* Stated exercise 1
In the forum thread about Proxmox performance, whose tool did JesperAP use for the performance tests?

Proxmox slower in CPU/Memory than VMware

JesperAP · Jun 21, 2024

Hi,

I've done some performance tests with the tool from PassMark. What I notice is that my CPU and memory are slower than in VMware even though Proxmox has a better CPU than VMware.

From my understanding Proxmox should be better performing?

Is there something I can finetune? Am I doing something wrong?

Here are some screenshots:

LnxBil · Jun 21, 2024

What PVE version is this?
Why do you add flags and have cpu type host? Does not make sense for me.
Is the CPU socket layout identical with your host? If not, change it.
If you use large pages in your VM, are you also using large pages on your PVE host?
Why do you redact generated and hypervisor-internal mac addresses?

JesperAP · Jun 21, 2024

LnxBil said:
What PVE version is this?
Why do you add flags and have cpu type host? Does not make sense for me.
Is the CPU socket layout identical with your host? If not, change it.

* Collected data
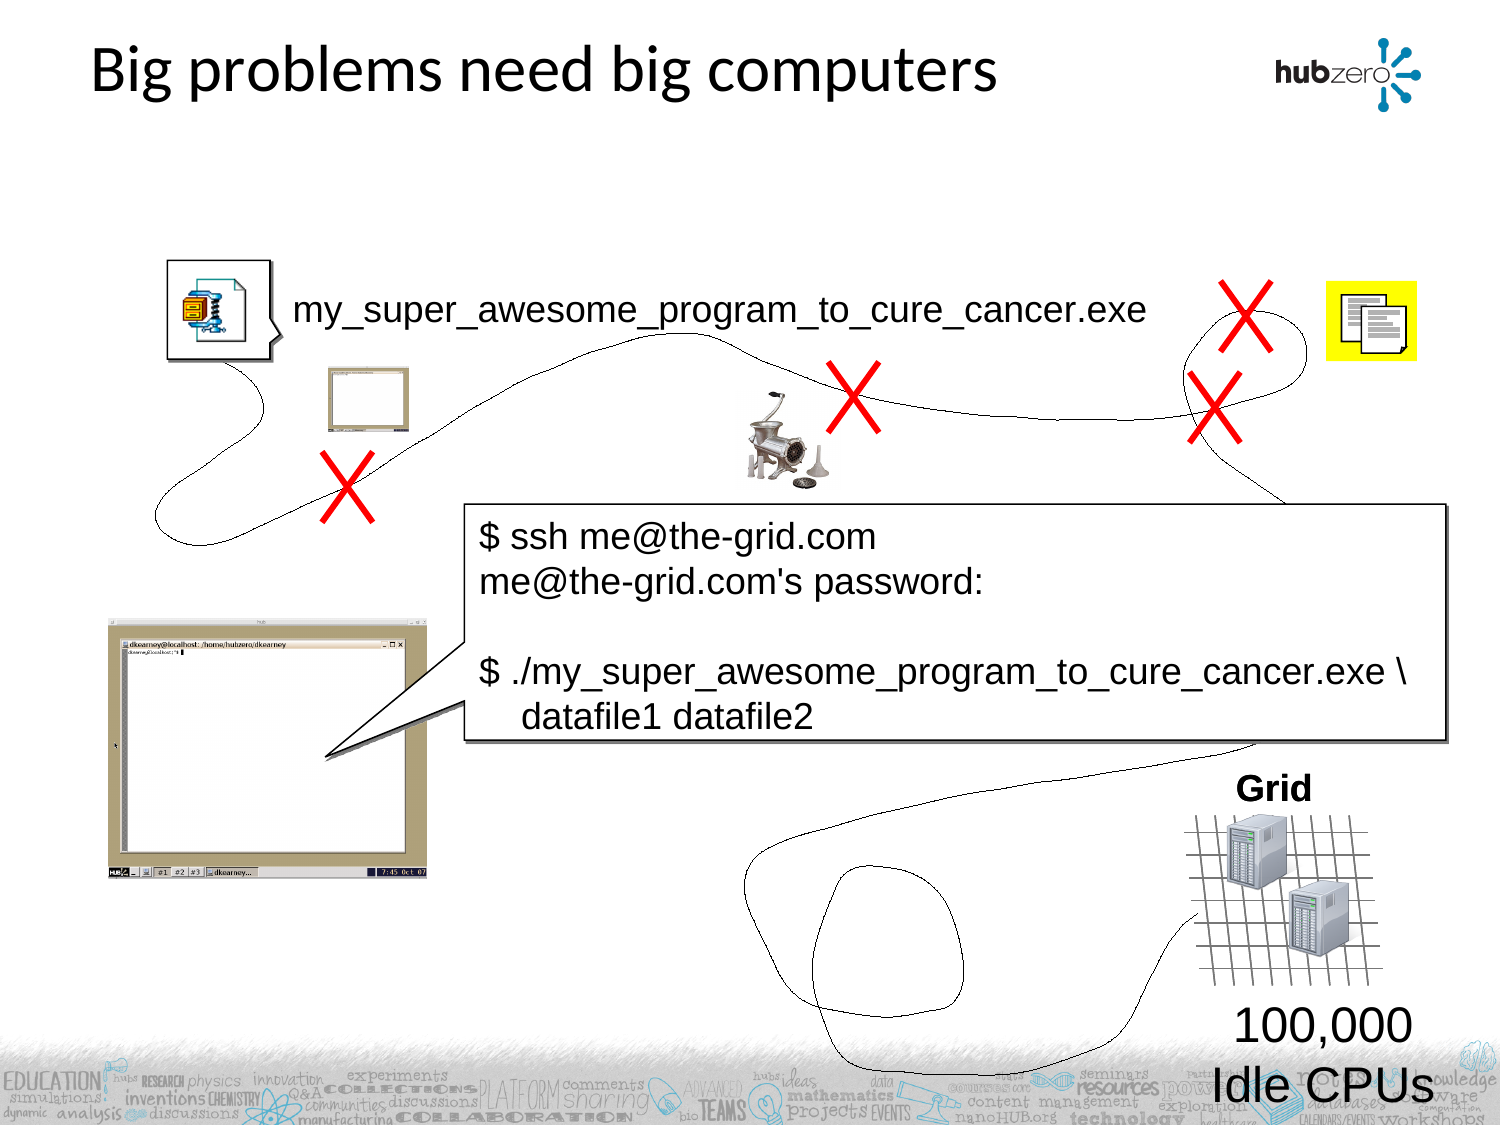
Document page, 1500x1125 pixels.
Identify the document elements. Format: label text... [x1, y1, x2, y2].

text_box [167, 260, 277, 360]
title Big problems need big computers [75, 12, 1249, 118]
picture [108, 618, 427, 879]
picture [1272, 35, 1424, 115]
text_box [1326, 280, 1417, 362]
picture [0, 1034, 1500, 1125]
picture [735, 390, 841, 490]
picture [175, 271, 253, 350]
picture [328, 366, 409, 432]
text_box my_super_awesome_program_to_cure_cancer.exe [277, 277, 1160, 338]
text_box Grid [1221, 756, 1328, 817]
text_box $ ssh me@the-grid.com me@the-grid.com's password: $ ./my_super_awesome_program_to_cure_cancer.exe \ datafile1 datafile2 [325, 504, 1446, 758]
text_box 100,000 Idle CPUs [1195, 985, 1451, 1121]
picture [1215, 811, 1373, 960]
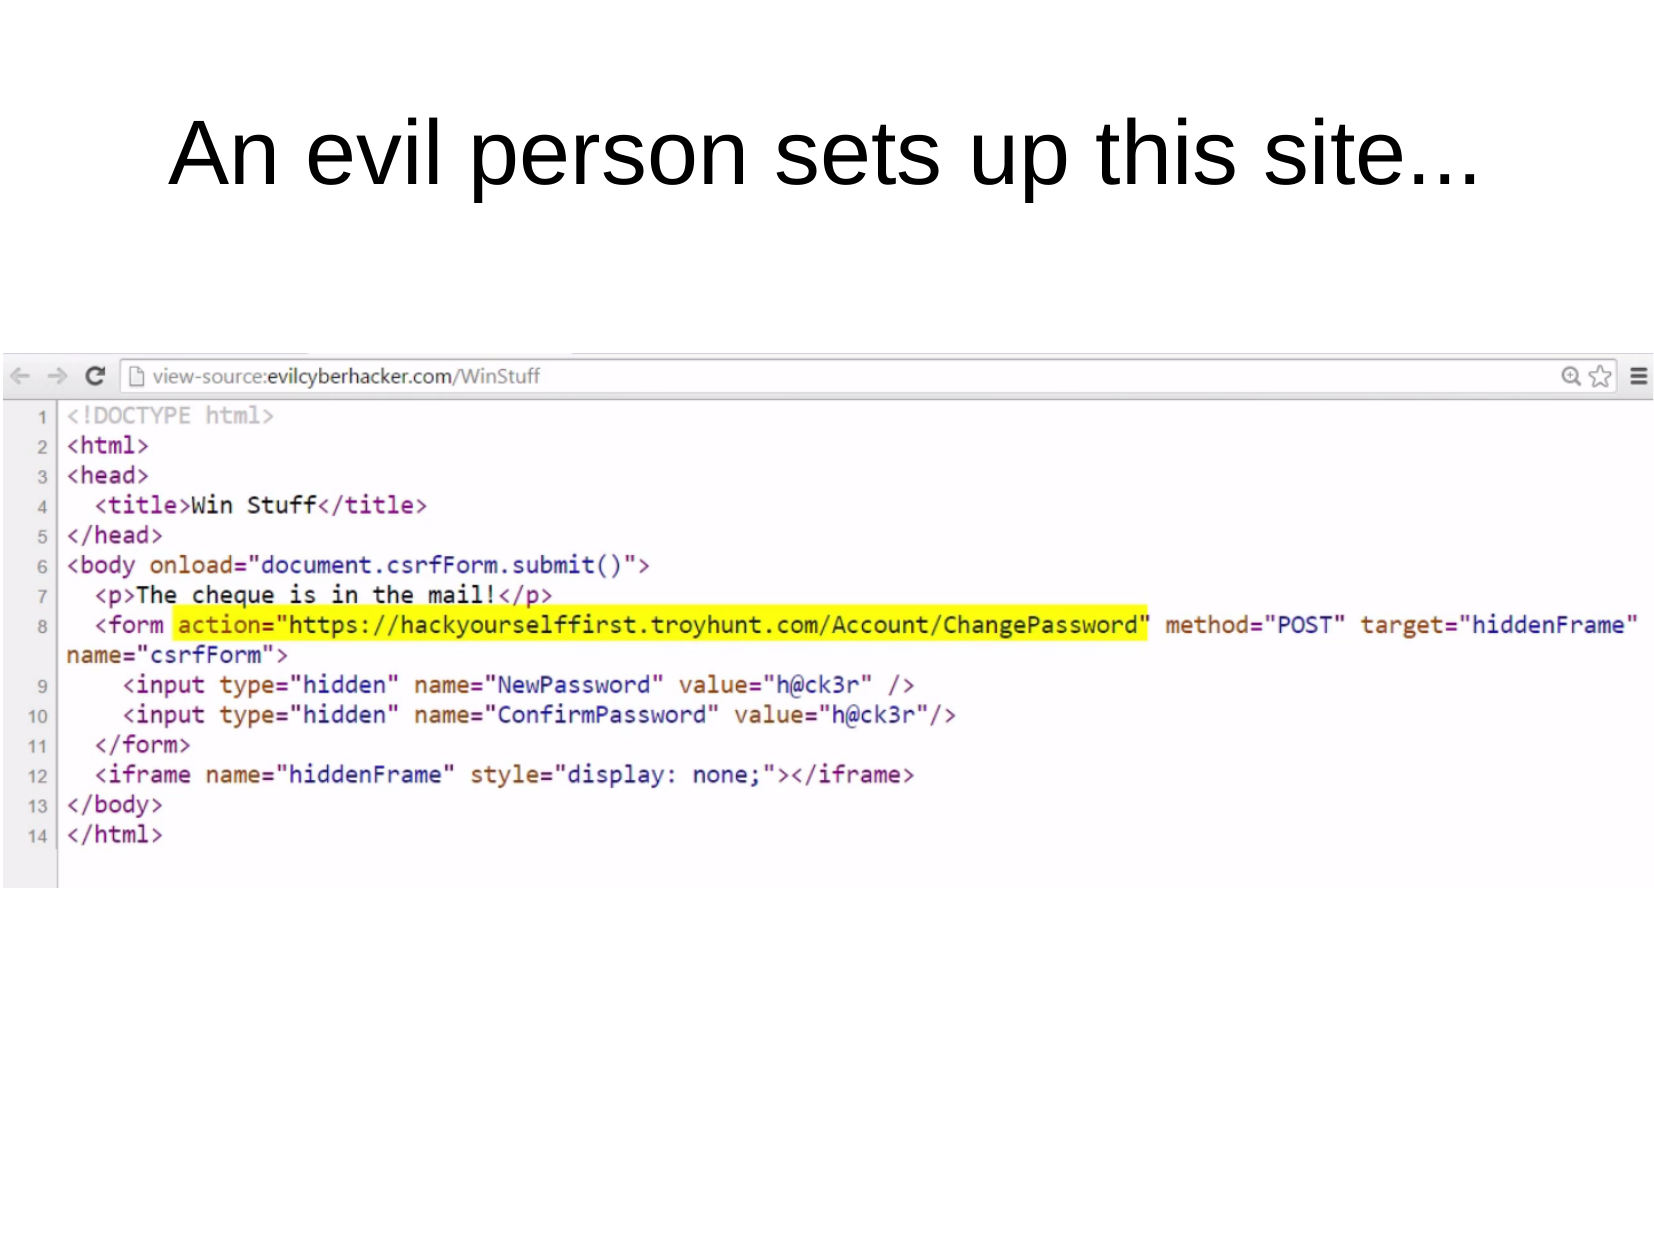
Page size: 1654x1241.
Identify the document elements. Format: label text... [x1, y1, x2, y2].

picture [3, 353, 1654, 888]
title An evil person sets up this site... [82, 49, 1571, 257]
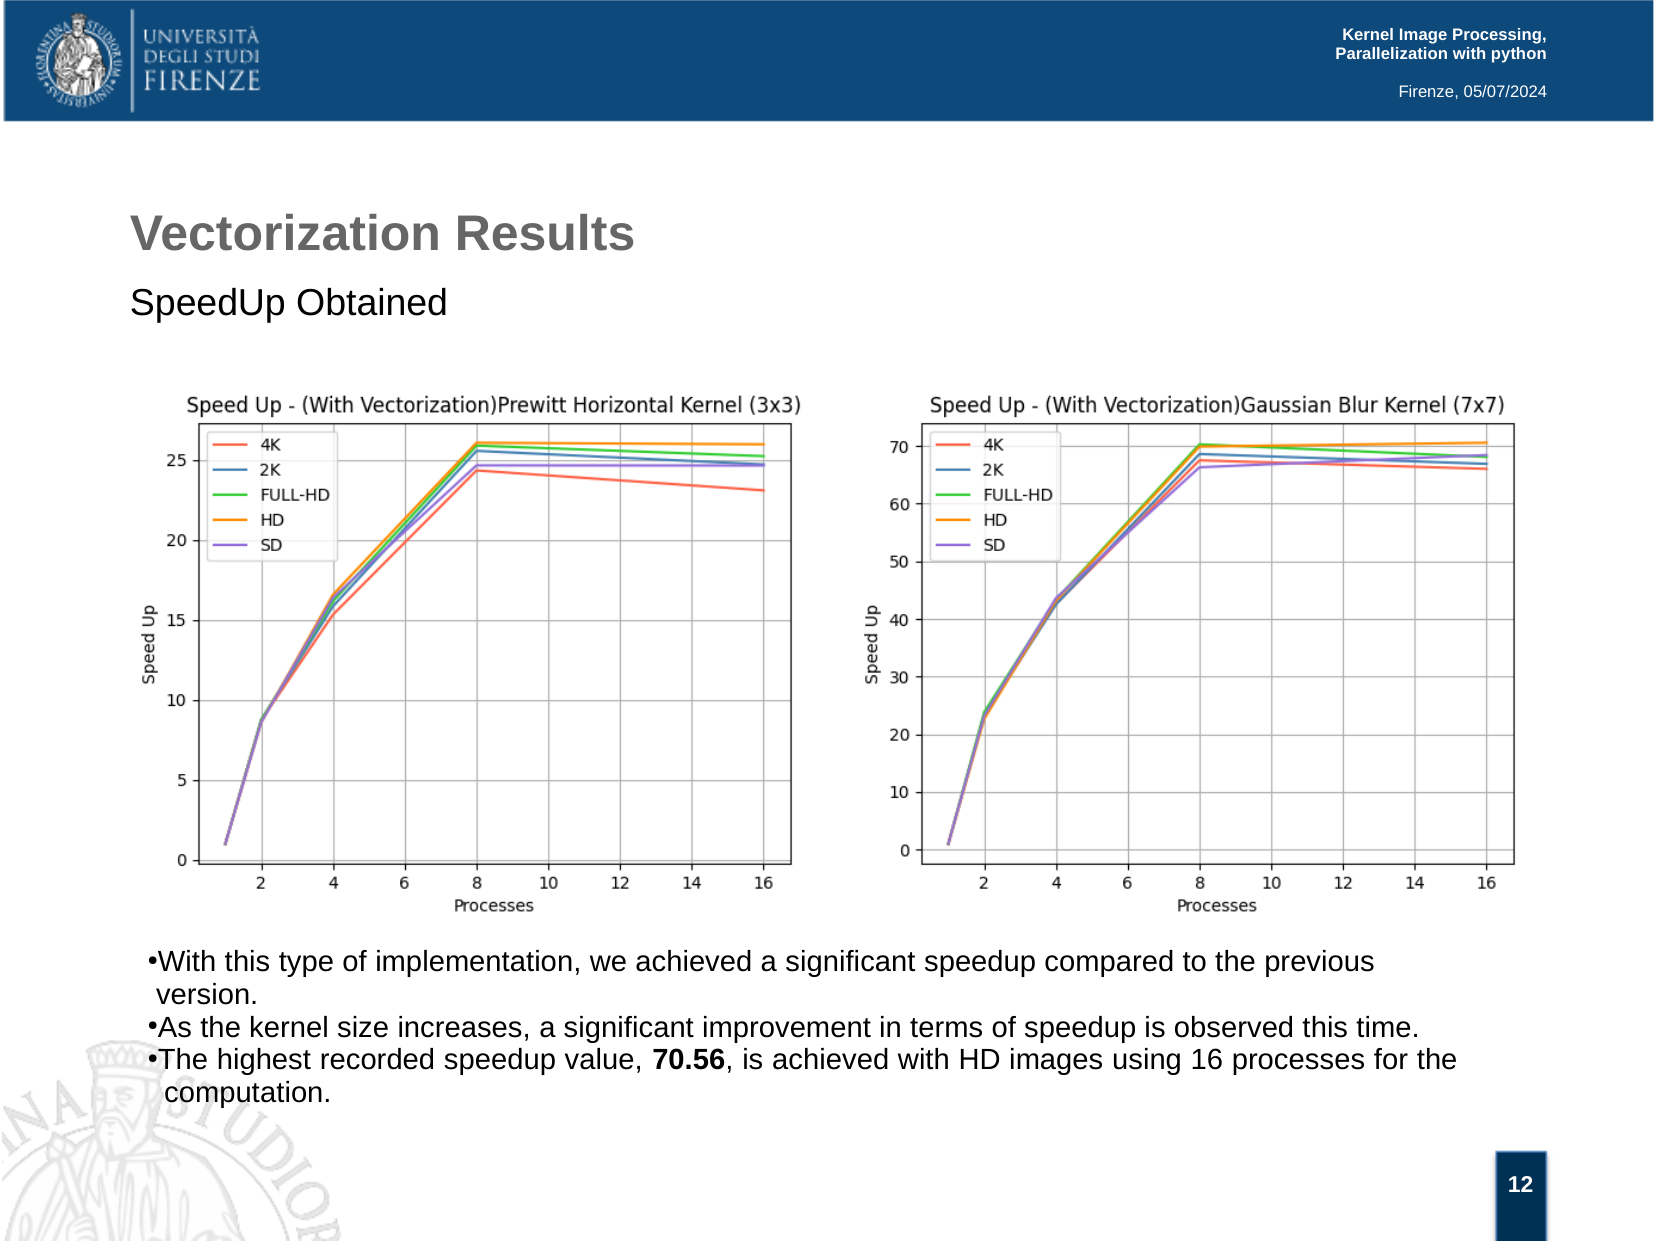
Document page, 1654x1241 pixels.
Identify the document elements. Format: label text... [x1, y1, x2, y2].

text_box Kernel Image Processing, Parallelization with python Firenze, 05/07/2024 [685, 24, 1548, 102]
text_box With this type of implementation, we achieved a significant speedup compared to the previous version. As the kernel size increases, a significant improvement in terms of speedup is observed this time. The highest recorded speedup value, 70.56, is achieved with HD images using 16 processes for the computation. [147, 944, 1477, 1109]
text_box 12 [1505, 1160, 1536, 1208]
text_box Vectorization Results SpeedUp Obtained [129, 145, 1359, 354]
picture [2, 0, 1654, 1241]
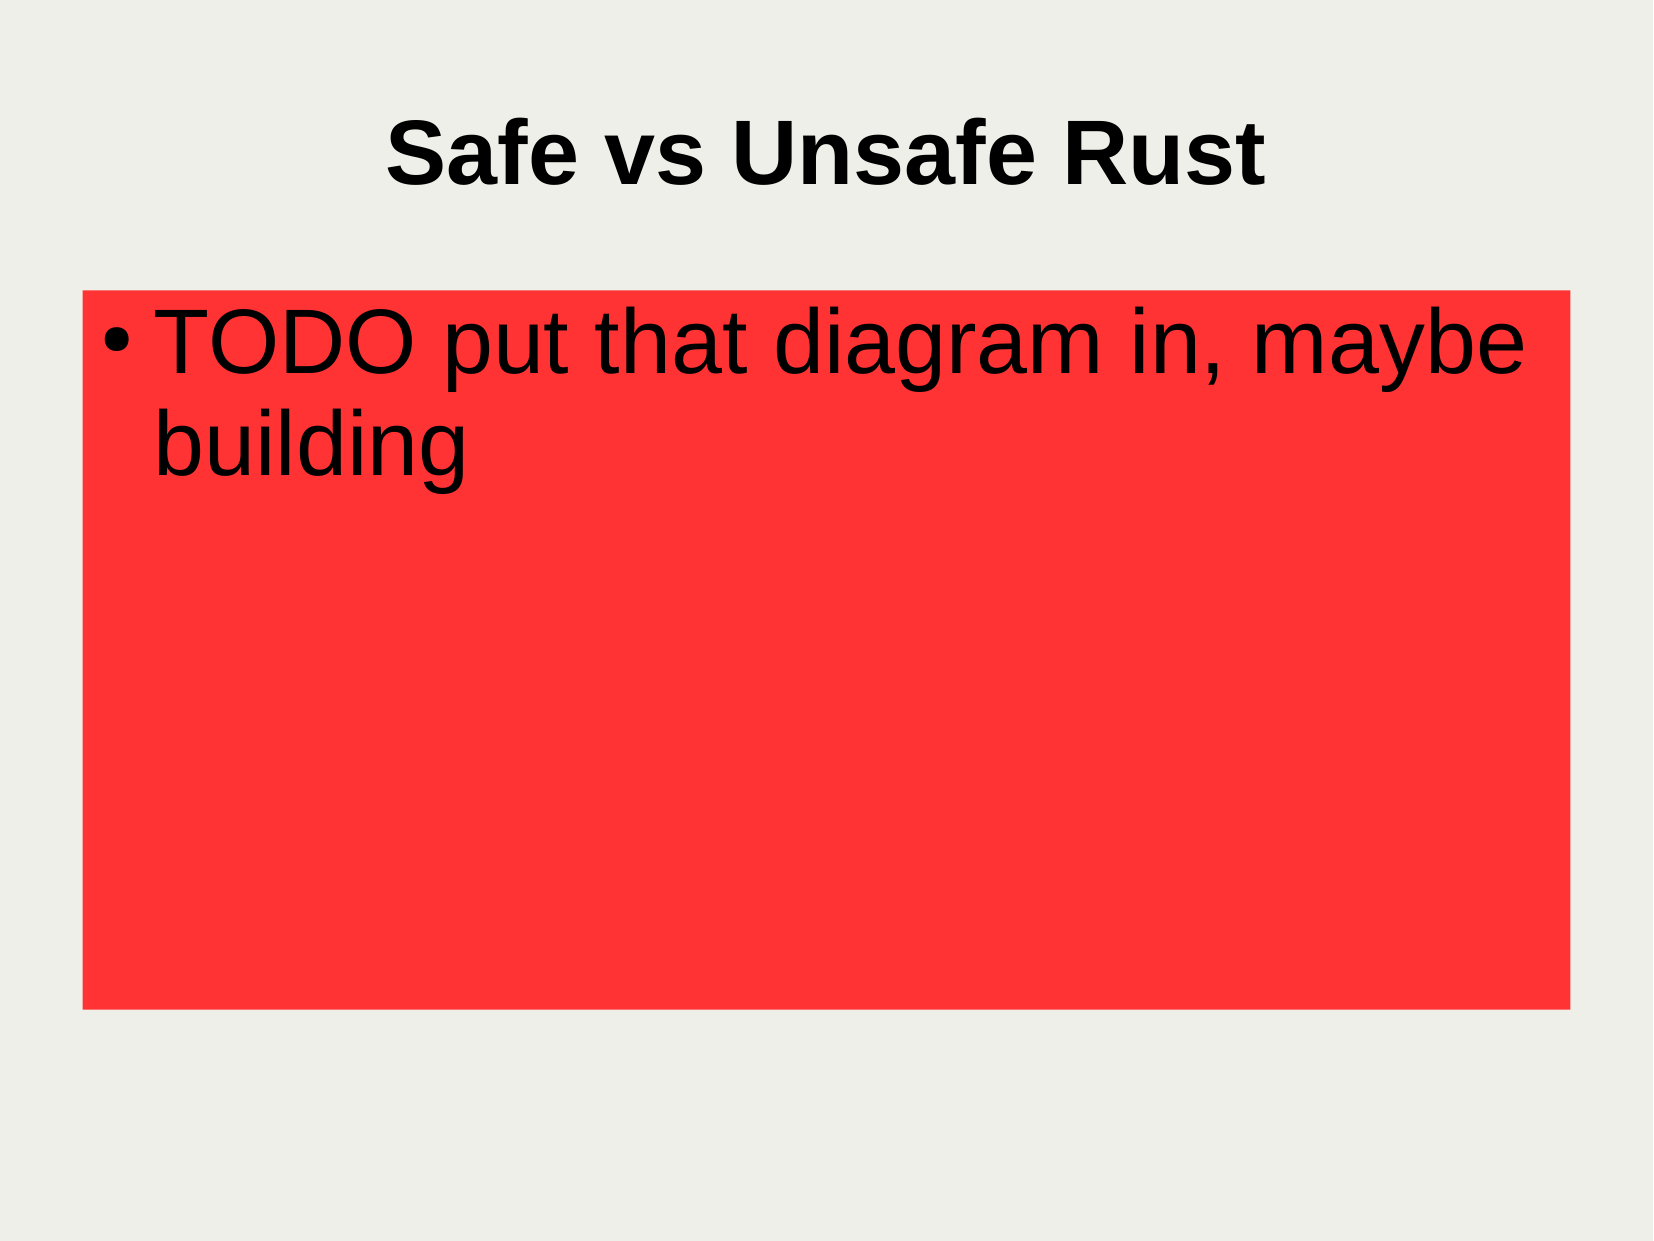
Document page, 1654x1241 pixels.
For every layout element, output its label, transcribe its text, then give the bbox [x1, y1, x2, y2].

* Stated exercise 2
Rewrite every entry in the collected data, replacing "Identify" with "Detect" and changing nothing else. Leave the pictures out of your answer.

* Complete response 1
PassMark's

* Complete response 2
Document page, 1500x1125 pixels.
Detect the document elements. Format: label text... [x1, y1, x2, y2].

text_box [167, 260, 277, 360]
title Big problems need big computers [75, 12, 1249, 118]
picture [108, 618, 427, 879]
picture [1272, 35, 1424, 115]
text_box [1326, 280, 1417, 362]
picture [0, 1034, 1500, 1125]
picture [735, 390, 841, 490]
picture [175, 271, 253, 350]
picture [328, 366, 409, 432]
text_box my_super_awesome_program_to_cure_cancer.exe [277, 277, 1160, 338]
text_box Grid [1221, 756, 1328, 817]
text_box $ ssh me@the-grid.com me@the-grid.com's password: $ ./my_super_awesome_program_to_cure_cancer.exe \ datafile1 datafile2 [325, 504, 1446, 758]
text_box 100,000 Idle CPUs [1195, 985, 1451, 1121]
picture [1215, 811, 1373, 960]
Page size: 1654x1241.
Detect the document elements. Format: label text... [x1, y1, x2, y2].

picture [3, 353, 1654, 888]
title An evil person sets up this site... [82, 49, 1571, 257]
Document page, 1654x1241 pixels.
Detect the document elements. Format: label text... [x1, y1, x2, y2].

text_box Kernel Image Processing, Parallelization with python Firenze, 05/07/2024 [685, 24, 1548, 102]
text_box With this type of implementation, we achieved a significant speedup compared to the previous version. As the kernel size increases, a significant improvement in terms of speedup is observed this time. The highest recorded speedup value, 70.56, is achieved with HD images using 16 processes for the computation. [147, 944, 1477, 1109]
text_box 12 [1505, 1160, 1536, 1208]
text_box Vectorization Results SpeedUp Obtained [129, 145, 1359, 354]
picture [2, 0, 1654, 1241]
Document page, 1654x1241 pixels.
For every layout element, output its label, transcribe its text, then give the bbox [x1, y1, x2, y2].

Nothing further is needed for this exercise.